No connectivity again so this is the post for 31st May 2018
We knew we had to get up at silly o’clock to catch the 7.15am ferry to Harris. So we carefully ate early, went to bed early, but then both had a bad night’s sleep, probably because we knew we were getting up early. We normally sleep well in Basil, in fact I sleep better than at home.
The alarm shattered our broken sleep at 5.45am and we were off the site by 6.00 am. In the 20 miles to the port, were saw one other car. Clearly Hebrideans’ are not early risers. We had a quick breakfast and cup of tea on the quayside. The boat left on time, but at that early hour it was too cold to sit outside for long, so we made use of Calmac’s free wifi inside for an hour.
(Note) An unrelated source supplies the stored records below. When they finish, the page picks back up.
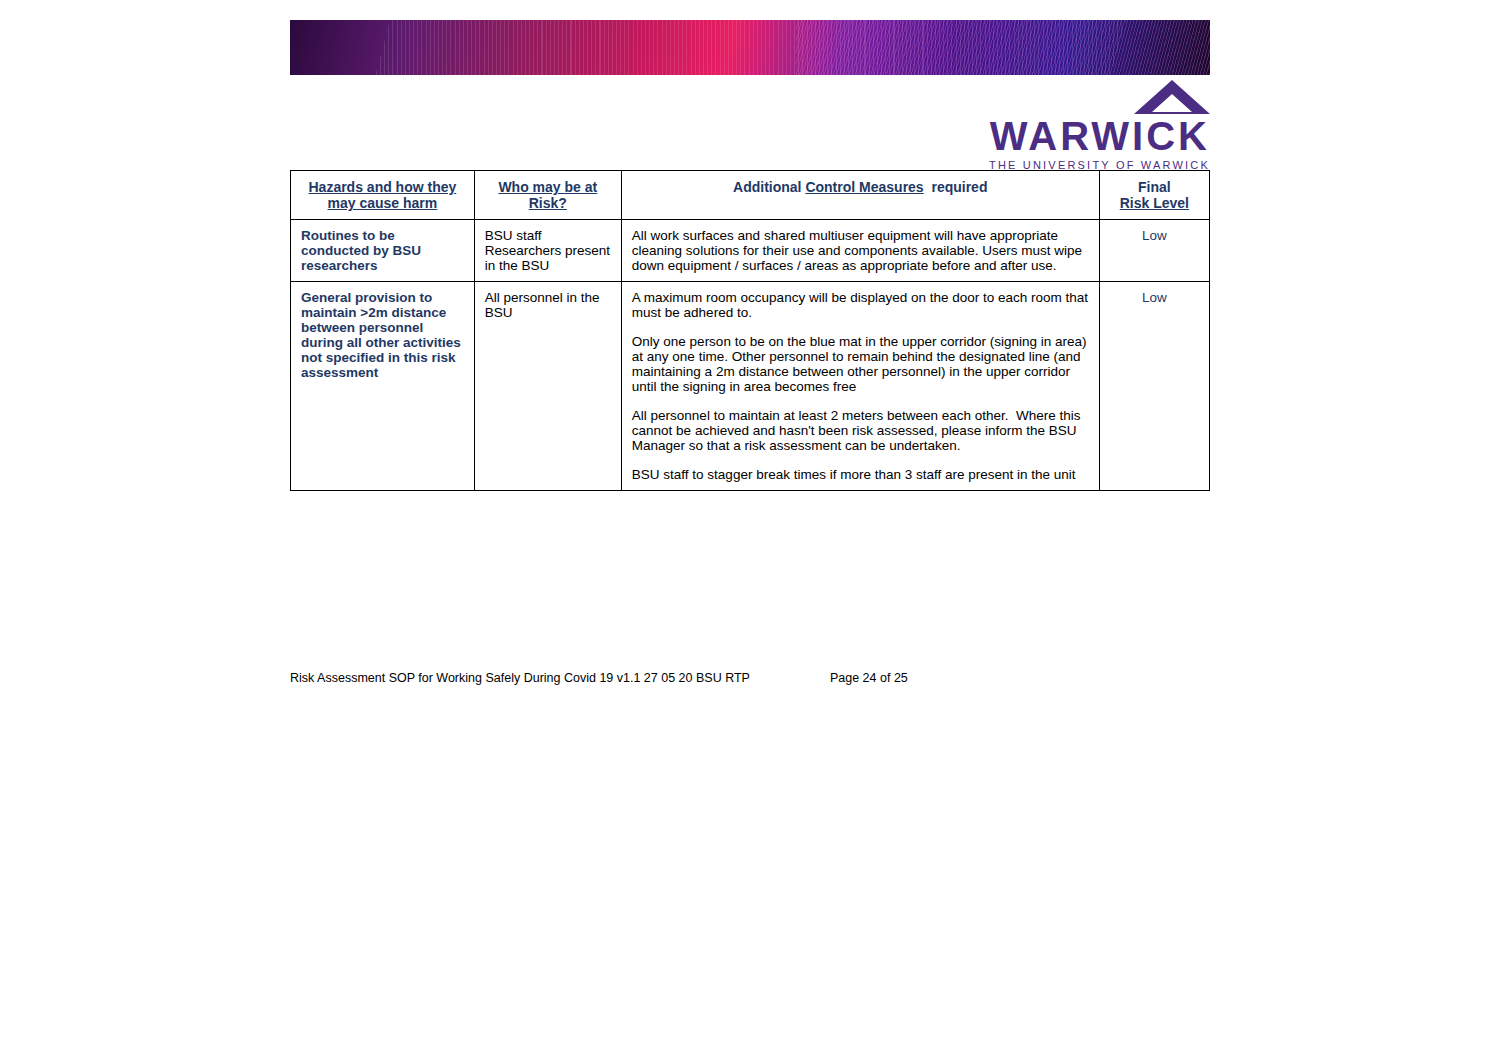WARWICK
THE UNIVERSITY OF WARWICK
| Hazards and how they may cause harm | Who may be at Risk? | Additional Control Measures required | Final Risk Level |
| --- | --- | --- | --- |
| Routines to be conducted by BSU researchers | BSU staff Researchers present in the BSU | All work surfaces and shared multiuser equipment will have appropriate cleaning solutions for their use and components available. Users must wipe down equipment / surfaces / areas as appropriate before and after use. | Low |
| General provision to maintain >2m distance between personnel during all other activities not specified in this risk assessment | All personnel in the BSU | A maximum room occupancy will be displayed on the door to each room that must be adhered to. Only one person to be on the blue mat in the upper corridor (signing in area) at any one time. Other personnel to remain behind the designated line (and maintaining a 2m distance between other personnel) in the upper corridor until the signing in area becomes free All personnel to maintain at least 2 meters between each other. Where this cannot be achieved and hasn't been risk assessed, please inform the BSU Manager so that a risk assessment can be undertaken. BSU staff to stagger break times if more than 3 staff are present in the unit | Low |
Risk Assessment SOP for Working Safely During Covid 19 v1.1 27 05 20 BSU RTP
Page 24 of 25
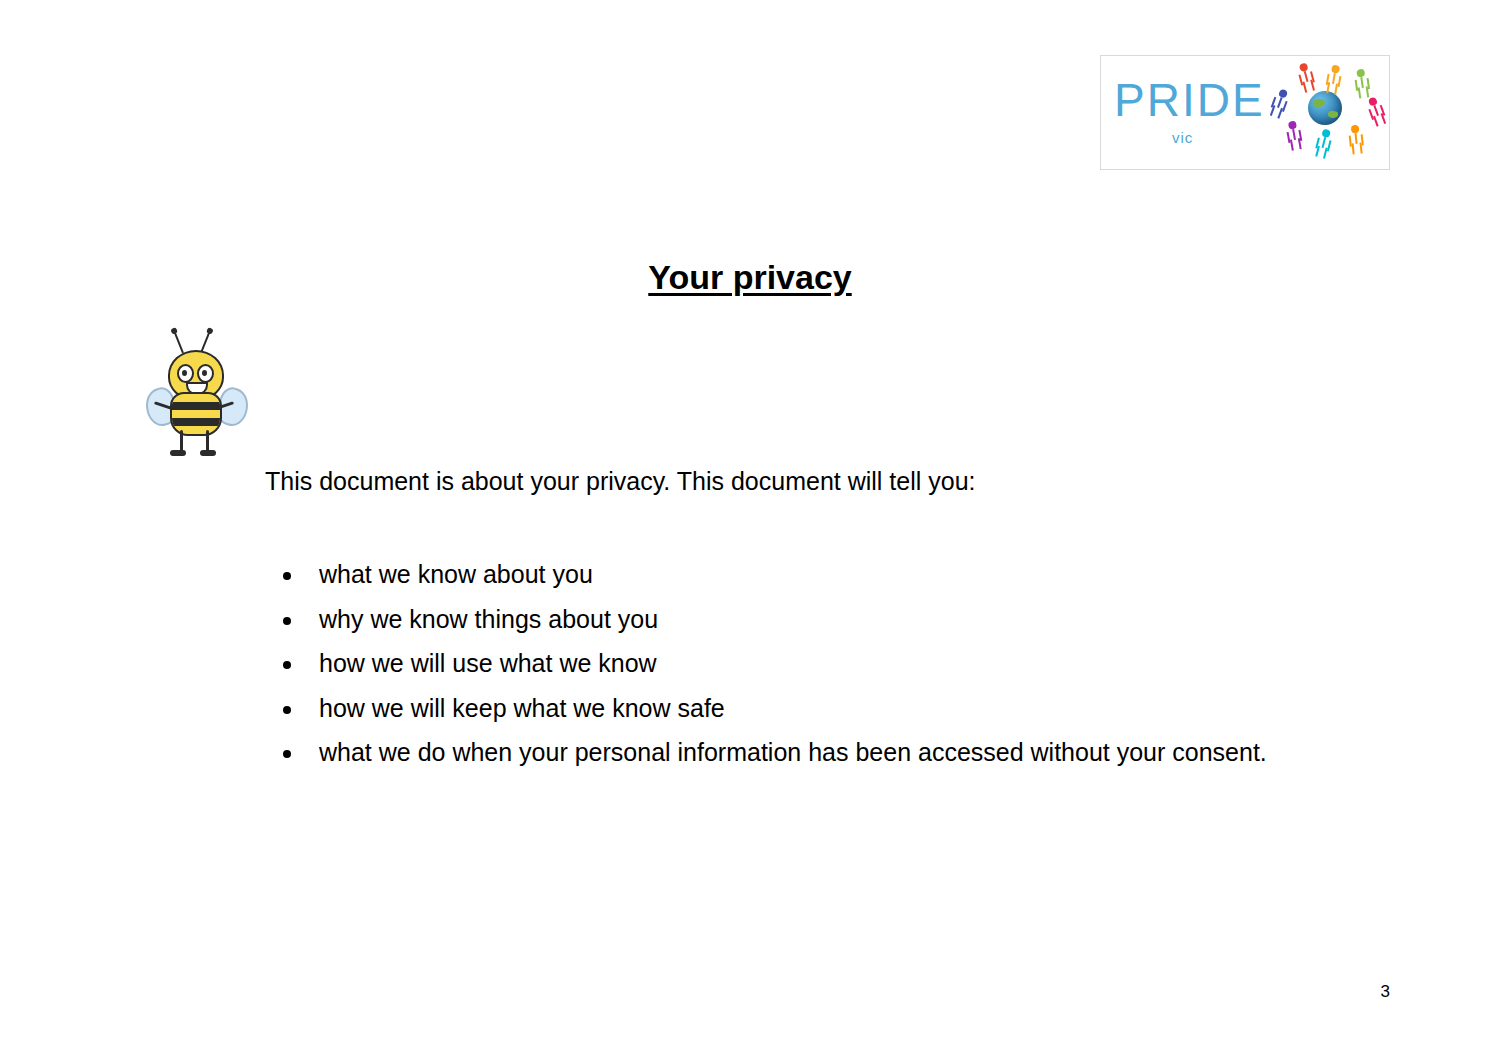PRIDE
vic
Your privacy
This document is about your privacy. This document will tell you:
what we know about you
why we know things about you
how we will use what we know
how we will keep what we know safe
what we do when your personal information has been accessed without your consent.
3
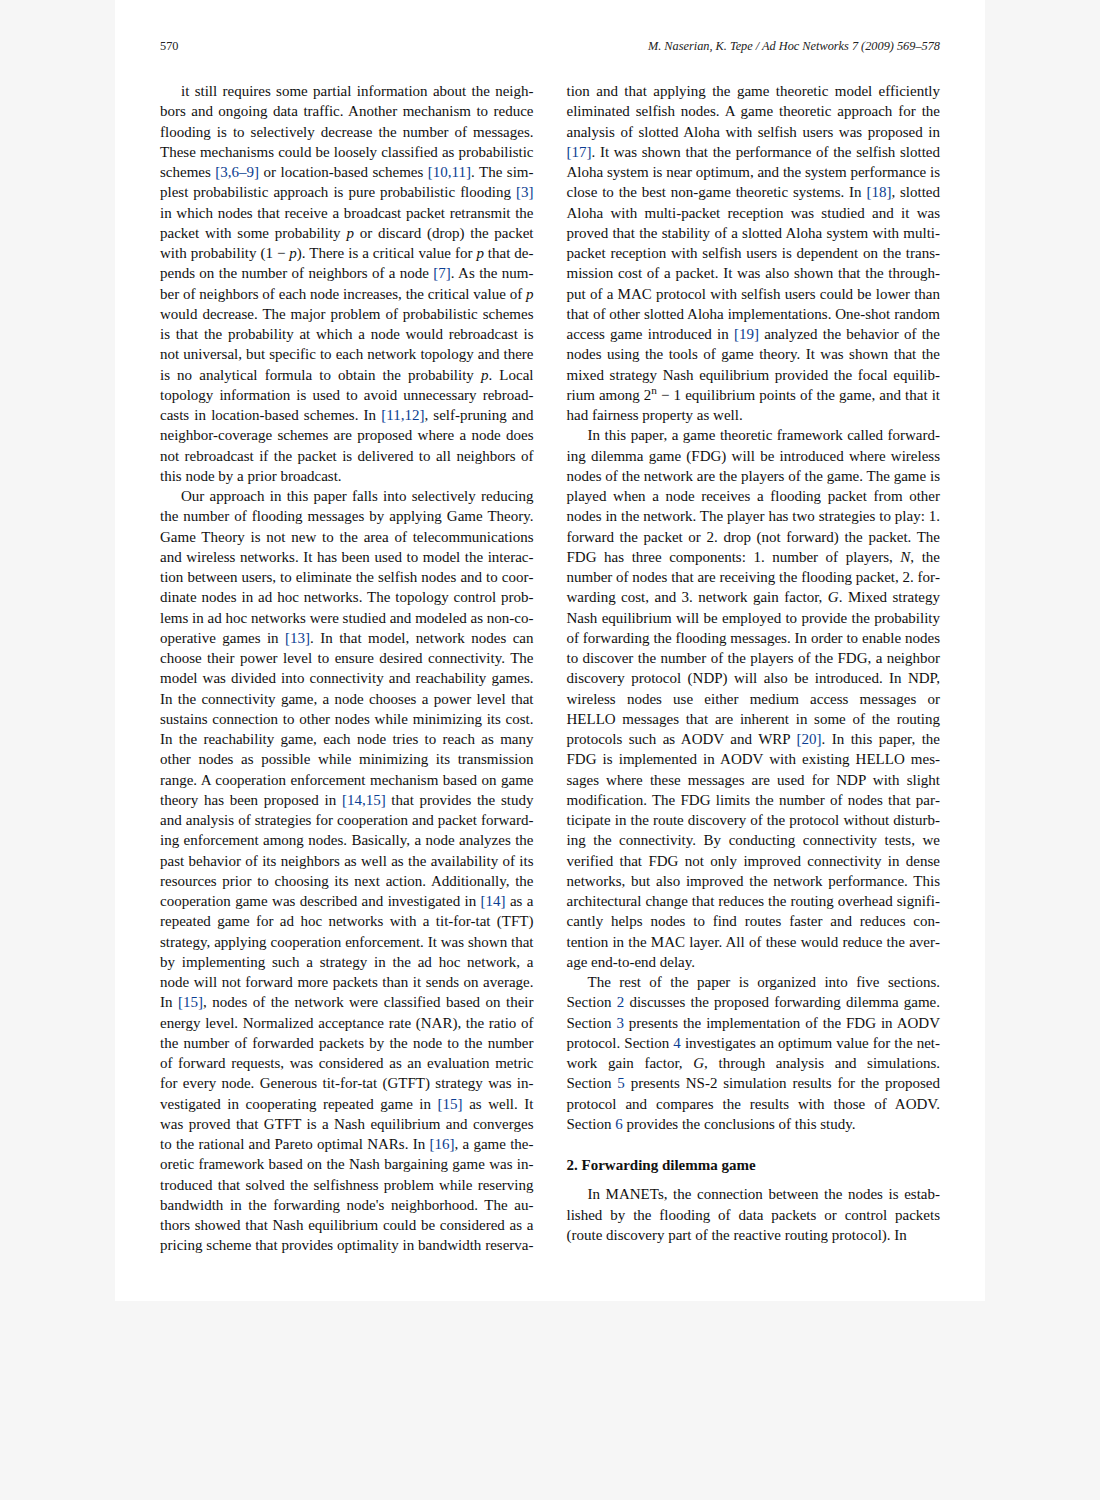570 M. Naserian, K. Tepe / Ad Hoc Networks 7 (2009) 569–578
it still requires some partial information about the neighbors and ongoing data traffic. Another mechanism to reduce flooding is to selectively decrease the number of messages. These mechanisms could be loosely classified as probabilistic schemes [3,6–9] or location-based schemes [10,11]. The simplest probabilistic approach is pure probabilistic flooding [3] in which nodes that receive a broadcast packet retransmit the packet with some probability p or discard (drop) the packet with probability (1 − p). There is a critical value for p that depends on the number of neighbors of a node [7]. As the number of neighbors of each node increases, the critical value of p would decrease. The major problem of probabilistic schemes is that the probability at which a node would rebroadcast is not universal, but specific to each network topology and there is no analytical formula to obtain the probability p. Local topology information is used to avoid unnecessary rebroadcasts in location-based schemes. In [11,12], self-pruning and neighbor-coverage schemes are proposed where a node does not rebroadcast if the packet is delivered to all neighbors of this node by a prior broadcast.
Our approach in this paper falls into selectively reducing the number of flooding messages by applying Game Theory. Game Theory is not new to the area of telecommunications and wireless networks. It has been used to model the interaction between users, to eliminate the selfish nodes and to coordinate nodes in ad hoc networks. The topology control problems in ad hoc networks were studied and modeled as non-cooperative games in [13]. In that model, network nodes can choose their power level to ensure desired connectivity. The model was divided into connectivity and reachability games. In the connectivity game, a node chooses a power level that sustains connection to other nodes while minimizing its cost. In the reachability game, each node tries to reach as many other nodes as possible while minimizing its transmission range. A cooperation enforcement mechanism based on game theory has been proposed in [14,15] that provides the study and analysis of strategies for cooperation and packet forwarding enforcement among nodes. Basically, a node analyzes the past behavior of its neighbors as well as the availability of its resources prior to choosing its next action. Additionally, the cooperation game was described and investigated in [14] as a repeated game for ad hoc networks with a tit-for-tat (TFT) strategy, applying cooperation enforcement. It was shown that by implementing such a strategy in the ad hoc network, a node will not forward more packets than it sends on average. In [15], nodes of the network were classified based on their energy level. Normalized acceptance rate (NAR), the ratio of the number of forwarded packets by the node to the number of forward requests, was considered as an evaluation metric for every node. Generous tit-for-tat (GTFT) strategy was investigated in cooperating repeated game in [15] as well. It was proved that GTFT is a Nash equilibrium and converges to the rational and Pareto optimal NARs. In [16], a game theoretic framework based on the Nash bargaining game was introduced that solved the selfishness problem while reserving bandwidth in the forwarding node's neighborhood. The authors showed that Nash equilibrium could be considered as a pricing scheme that provides optimality in bandwidth reservation and that applying the game theoretic model efficiently eliminated selfish nodes. A game theoretic approach for the analysis of slotted Aloha with selfish users was proposed in [17]. It was shown that the performance of the selfish slotted Aloha system is near optimum, and the system performance is close to the best non-game theoretic systems. In [18], slotted Aloha with multi-packet reception was studied and it was proved that the stability of a slotted Aloha system with multi-packet reception with selfish users is dependent on the transmission cost of a packet. It was also shown that the throughput of a MAC protocol with selfish users could be lower than that of other slotted Aloha implementations. One-shot random access game introduced in [19] analyzed the behavior of the nodes using the tools of game theory. It was shown that the mixed strategy Nash equilibrium provided the focal equilibrium among 2n − 1 equilibrium points of the game, and that it had fairness property as well.
In this paper, a game theoretic framework called forwarding dilemma game (FDG) will be introduced where wireless nodes of the network are the players of the game. The game is played when a node receives a flooding packet from other nodes in the network. The player has two strategies to play: 1. forward the packet or 2. drop (not forward) the packet. The FDG has three components: 1. number of players, N, the number of nodes that are receiving the flooding packet, 2. forwarding cost, and 3. network gain factor, G. Mixed strategy Nash equilibrium will be employed to provide the probability of forwarding the flooding messages. In order to enable nodes to discover the number of the players of the FDG, a neighbor discovery protocol (NDP) will also be introduced. In NDP, wireless nodes use either medium access messages or HELLO messages that are inherent in some of the routing protocols such as AODV and WRP [20]. In this paper, the FDG is implemented in AODV with existing HELLO messages where these messages are used for NDP with slight modification. The FDG limits the number of nodes that participate in the route discovery of the protocol without disturbing the connectivity. By conducting connectivity tests, we verified that FDG not only improved connectivity in dense networks, but also improved the network performance. This architectural change that reduces the routing overhead significantly helps nodes to find routes faster and reduces contention in the MAC layer. All of these would reduce the average end-to-end delay.
The rest of the paper is organized into five sections. Section 2 discusses the proposed forwarding dilemma game. Section 3 presents the implementation of the FDG in AODV protocol. Section 4 investigates an optimum value for the network gain factor, G, through analysis and simulations. Section 5 presents NS-2 simulation results for the proposed protocol and compares the results with those of AODV. Section 6 provides the conclusions of this study.
2. Forwarding dilemma game
In MANETs, the connection between the nodes is established by the flooding of data packets or control packets (route discovery part of the reactive routing protocol). In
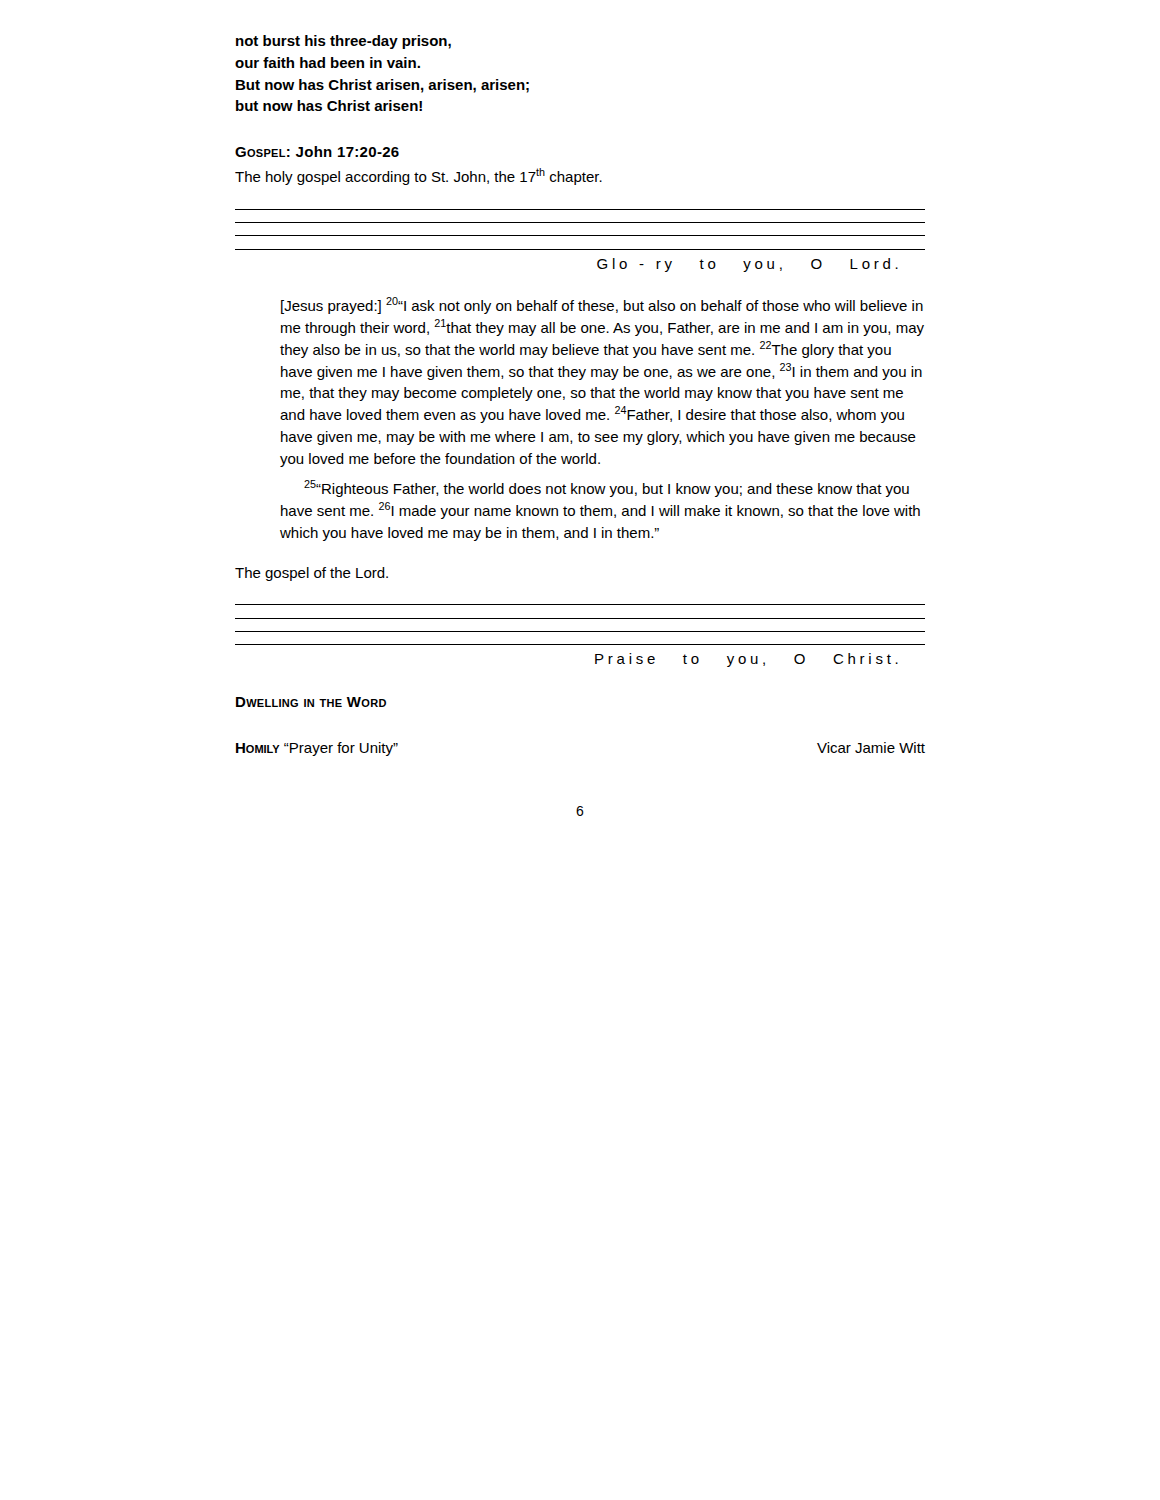not burst his three-day prison,
our faith had been in vain.
But now has Christ arisen, arisen, arisen;
but now has Christ arisen!
Gospel: John 17:20-26
The holy gospel according to St. John, the 17th chapter.
Glo - ry to you, O Lord.
[Jesus prayed:] 20“I ask not only on behalf of these, but also on behalf of those who will believe in me through their word, 21that they may all be one. As you, Father, are in me and I am in you, may they also be in us, so that the world may believe that you have sent me. 22The glory that you have given me I have given them, so that they may be one, as we are one, 23I in them and you in me, that they may become completely one, so that the world may know that you have sent me and have loved them even as you have loved me. 24Father, I desire that those also, whom you have given me, may be with me where I am, to see my glory, which you have given me because you loved me before the foundation of the world.
25“Righteous Father, the world does not know you, but I know you; and these know that you have sent me. 26I made your name known to them, and I will make it known, so that the love with which you have loved me may be in them, and I in them.”
The gospel of the Lord.
Praise to you, O Christ.
Dwelling in the Word
Homily “Prayer for Unity”
Vicar Jamie Witt
6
As soon as we got off the boat and started driving, both of us admitted we were feeling shattered. I felt like I had just got off a flight from New York. This is pathetic really, since we both often had early starts in our working lives, but maybe age is catching up with us. We drove to the same place we had wildcamped on our second night on Harris and guess what, we went back to sleep for two hours. Disgraceful, but one of the perks of retirement!
After our doze we sat outside in the still ludicrously fantastic weather until lunch, after which we had a walk on the miles of golden beach.
Finally we headed for north Harris and the isolated crofts of Huisinish. This part of Harris has the highest mountains in the Outer Hebrides with several exceeding 700 metres. The road was spectacular and in some ways the most difficult on which I have driven Basil. There were no great gradients or twisting hairpins, but it was a twisting tortuous strip of single lane tarmac, which was firstly particularly narrow and secondly with stopping places which were really too small for Basil and often badly located for his lardy dimensions.
On reaching Huisinish we found another fantastic beach washed by turquoise seas. In the past it was possible to wildcamp on a grass area behind the beach, but this has been stopped to avoid eroding the grazing for crofters. The community has instead built a small five van site with electricity where you just leave a donation, with no amount specified (57.992132, -7.084737). There is also somewhere to empty and refill in the village at a charge of £3. We were lucky to get one of the five places and although it is a short walk away from the village it still provides fantastic vies of the beach and the sea.
The day was ended with a walk to the beach during which we came across some Highland Cattle grazing on the open moorland and with them were three of the cutest calves you will ever see. They didn’t seem phased by either us or the dogs and allowed me to get very close to take photographs.
Melek had us in fits of laughter on the way to the beach when Sarah tried to encourage him and Mable to avoid the cattle grid and walk through a fence to one side. We have met many cattle grids on this holiday and Melek has never been tempted to cross one, but today he had different ideas. Before we could rescue him he had got half way across, with great aplomb, but then came unstuck and found himself with all four legs slipping through the gaps. He seems none the worse for the experience and, as usual, had a lovely time on the beach.
Tomorrow we head on to Lewis, which actually the same island as Harris, so why it has got different name is a bit of a mystery, which when I have internet access I shall investigate.